▶ EXERCISE GOAL
Go through the material below and tally every line with the string "none". Reply with the number only.
++++++++++++++++++++
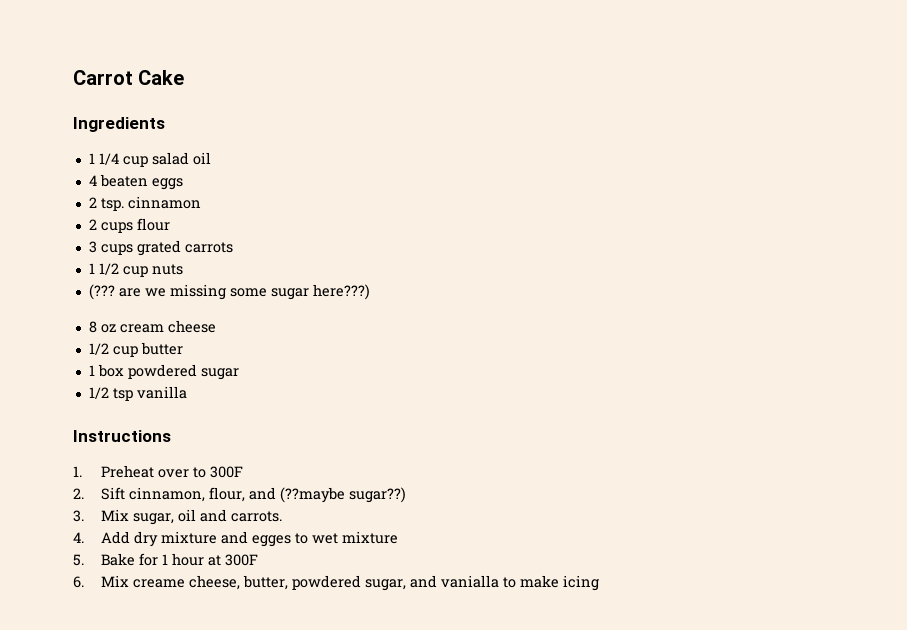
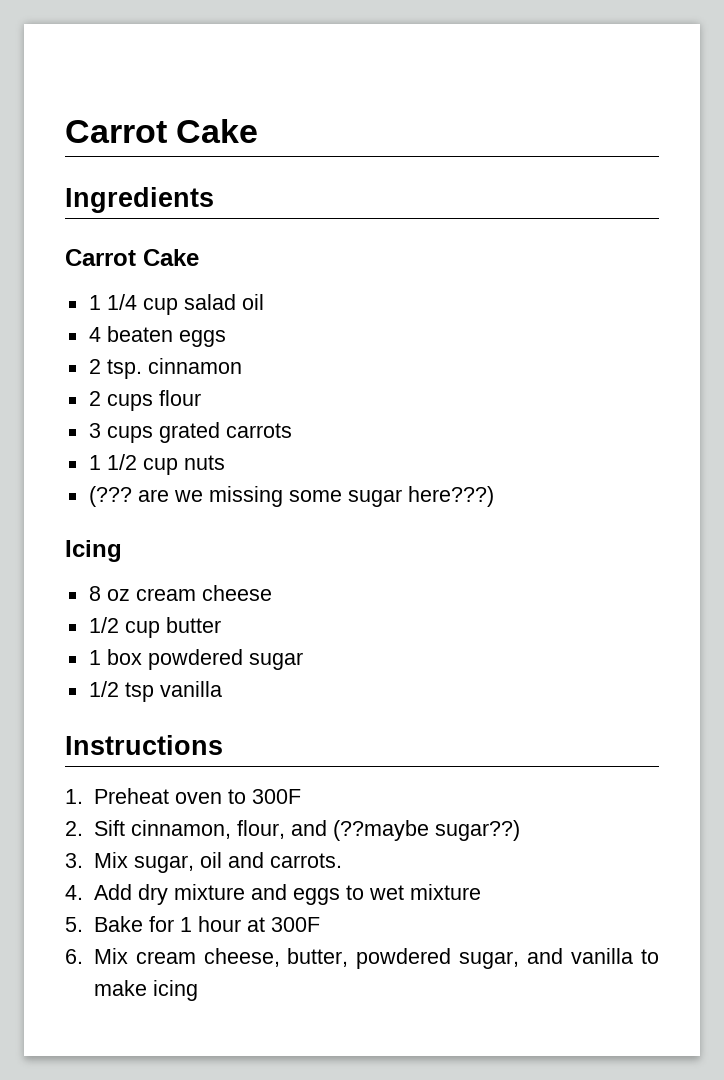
(165, 124) none -> [65,249,199,266] // Carrot Cake
(370, 292) none -> [65,540,122,562] // Icing
[158,469,190,478] over -> [174,792,222,804] oven
[252,535,292,547] egges -> [292,888,340,905] eggs
[133,579,186,588] creame -> [135,951,196,964] cream
[441,575,500,588] vanialla -> [571,948,634,964] vanilla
++++++++++++++++++++
▶ RESULT
2